Nairobi (AFP)


L’opposition est de nouveau descendue dans la rue mercredi au Kenya, au lendemain du retrait de son chef de file Raila Odinga de l’élection présidentielle du 26 octobre, qui a plongé le pays dans l’incertitude.
M. Odinga estime que son retrait implique l’annulation pure et simple du scrutin fixé au 26 octobre – à la suite de l’invalidation par la Cour suprême de la réélection du président Uhuru Kenyatta le 8 août – et l’organisation d’un tout nouveau processus électoral.
Le chef de l’Etat soutient lui que l’élection doit avoir lieu, avec ou sans son rival, une position symptomatique du contexte politique de plus en plus polarisé dans le pays et dont souffre déjà l’économie la plus dynamique d’Afrique de l’Est
Mercredi, la controversée Commission électorale (IEBC), critiquée par la Cour suprême pour sa gestion du premier scrutin, est sortie de son silence par voie de communiqué pour donner des précisions sur la tenue de la prochaine présidentielle, qu’elle semble déterminée à conduire le 26 octobre.

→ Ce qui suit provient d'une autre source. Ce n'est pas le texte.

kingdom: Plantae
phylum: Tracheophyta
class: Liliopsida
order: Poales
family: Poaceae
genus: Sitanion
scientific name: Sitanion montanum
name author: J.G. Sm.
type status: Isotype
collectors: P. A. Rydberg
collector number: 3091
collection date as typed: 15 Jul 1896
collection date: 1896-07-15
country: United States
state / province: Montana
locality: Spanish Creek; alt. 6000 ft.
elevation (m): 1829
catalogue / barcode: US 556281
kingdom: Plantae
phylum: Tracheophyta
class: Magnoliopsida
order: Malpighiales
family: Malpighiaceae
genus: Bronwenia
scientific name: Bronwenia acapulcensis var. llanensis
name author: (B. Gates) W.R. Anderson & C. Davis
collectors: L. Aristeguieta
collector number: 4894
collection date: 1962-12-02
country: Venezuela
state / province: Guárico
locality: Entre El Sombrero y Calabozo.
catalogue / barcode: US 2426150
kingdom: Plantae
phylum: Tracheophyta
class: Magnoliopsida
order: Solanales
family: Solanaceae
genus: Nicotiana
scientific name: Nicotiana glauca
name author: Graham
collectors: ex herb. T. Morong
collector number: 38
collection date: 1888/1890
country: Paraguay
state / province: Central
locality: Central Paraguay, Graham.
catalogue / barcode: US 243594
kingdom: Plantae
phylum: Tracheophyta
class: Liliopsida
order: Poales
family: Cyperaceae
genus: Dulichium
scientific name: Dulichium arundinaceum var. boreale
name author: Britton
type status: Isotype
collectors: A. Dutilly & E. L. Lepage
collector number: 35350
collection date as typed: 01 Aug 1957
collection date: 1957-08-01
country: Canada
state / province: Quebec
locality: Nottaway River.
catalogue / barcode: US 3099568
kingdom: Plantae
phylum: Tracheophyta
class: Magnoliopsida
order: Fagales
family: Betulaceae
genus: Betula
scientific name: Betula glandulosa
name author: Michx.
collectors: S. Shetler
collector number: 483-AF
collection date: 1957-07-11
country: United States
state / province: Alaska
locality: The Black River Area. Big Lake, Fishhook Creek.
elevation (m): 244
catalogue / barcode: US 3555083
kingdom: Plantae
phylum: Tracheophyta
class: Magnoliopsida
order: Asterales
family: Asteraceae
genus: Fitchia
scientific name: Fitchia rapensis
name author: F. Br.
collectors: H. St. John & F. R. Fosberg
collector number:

Se conformant à une décision de justice rendue dans la matinée, l’IEBC a annoncé que les huit candidats de l’élection annulée du mois d’août peuvent, s’ils le souhaitent, prendre part à celle du 26 octobre.
A la suite de l’invalidation de la réélection de M. Kenyatta avec 54,27% des voix, contre 44,74% à M. Odinga, la Commission avait convoqué une nouvelle présidentielle, mais en la limitant à ces deux seuls candidats.
La Commission a ajouté que chacun des huit candidats pouvait se retirer de la compétition en remplissant un formulaire prévu à cet effet, ce que, a-t-elle assuré, M. Odinga et son co-listier n’ont pas encore fait.
On ignorait mercredi soir si l’éventuelle officialisation du retrait de M. Odinga, telle que préconisée par l’IEBC, conduira à une annulation du scrutin du 26 octobre comme le soutient l’opposition, ou si l’élection se tiendra quand même, en son absence.
– ‘Pas d’élection’ –
Afin de donner du poids à ses revendications, des milliers de partisans de l’opposition ont de nouveau manifesté mercredi, après de précédents rassemblements pour la plupart réprimés sans ménagement par la police.
A Kisumu et Homa Bay, des bastions de l’opposition situés dans l’ouest du pays, les manifestants ont érigé des barricades et chanté “pas de réformes, pas d’élection” avant que la police, visée par des jets de pierres, n’intervienne à coup de gaz lacrymogènes et de tirs en l’air.
Forces de l’ordre et petits groupes de manifestants mobiles ont ensuite poursuivi leur confrontation pendant plusieurs heures aux abords du plus grand bidonville de Kisumu.
Le médecin Juliana Otieno, du principal hôpital de Kisumu, a fait état à la presse de trois blessés par balle dans ces manifestations, dont un “grièvement blessé”, et d’une vingtaine d’autres admissions pour des blessures superficielles.
Dans le centre de Nairobi, la police a momentanément dispersé les manifestants à l’aide de gaz lacrymogènes mais le cortège d’environ 1.000 personnes a finalement pu poursuivre sa progression et la manifestation s’est dispersée dans le calme.
Au moins 37 personnes ont été tuées dans les violences qui ont suivi les élections du 8 août, principalement dans la répression de manifestations de l’opposition.
– Loi électorale –
Saisie par l’opposition, la Cour suprême du Kenya avait mis en avant des irrégularités dans la transmission des résultats pour invalider le 1er septembre la réélection de M. Kenyatta.
Cette décision, une première en Afrique, avait été saluée pour son courage à travers le monde, mais nombre d’observateurs l’avaient qualifiée d'”opportunité à ne pas gâcher” en vue de renforcer de la démocratie kényane.
Depuis, les deux camps ont échangé d’innombrables invectives, l’opposition a multiplié les ultimatums et le parti au pouvoir a engagé une procédure accélérée – critiquée par les observateurs internationaux et l’opposition – pour modifier la loi électorale.
Mercredi, les députés de la majorité présidentielle ont approuvé le texte qui a été transmis au Sénat, également dominé par le parti de M. Kenyatta.
Le texte prévoit notamment que les résultats transmis manuellement prévalent sur ceux transmis électroniquement en cas d’écart entre les deux, une porte ouverte à la fraude électorale selon l’opposition.
L’introduction d’une composante électronique avait été décidée après le fiasco des élections de fin 2007 qui avaient débouché sur les pires violences politico-ethniques (1.100 morts) dans le pays depuis son indépendance en 1963.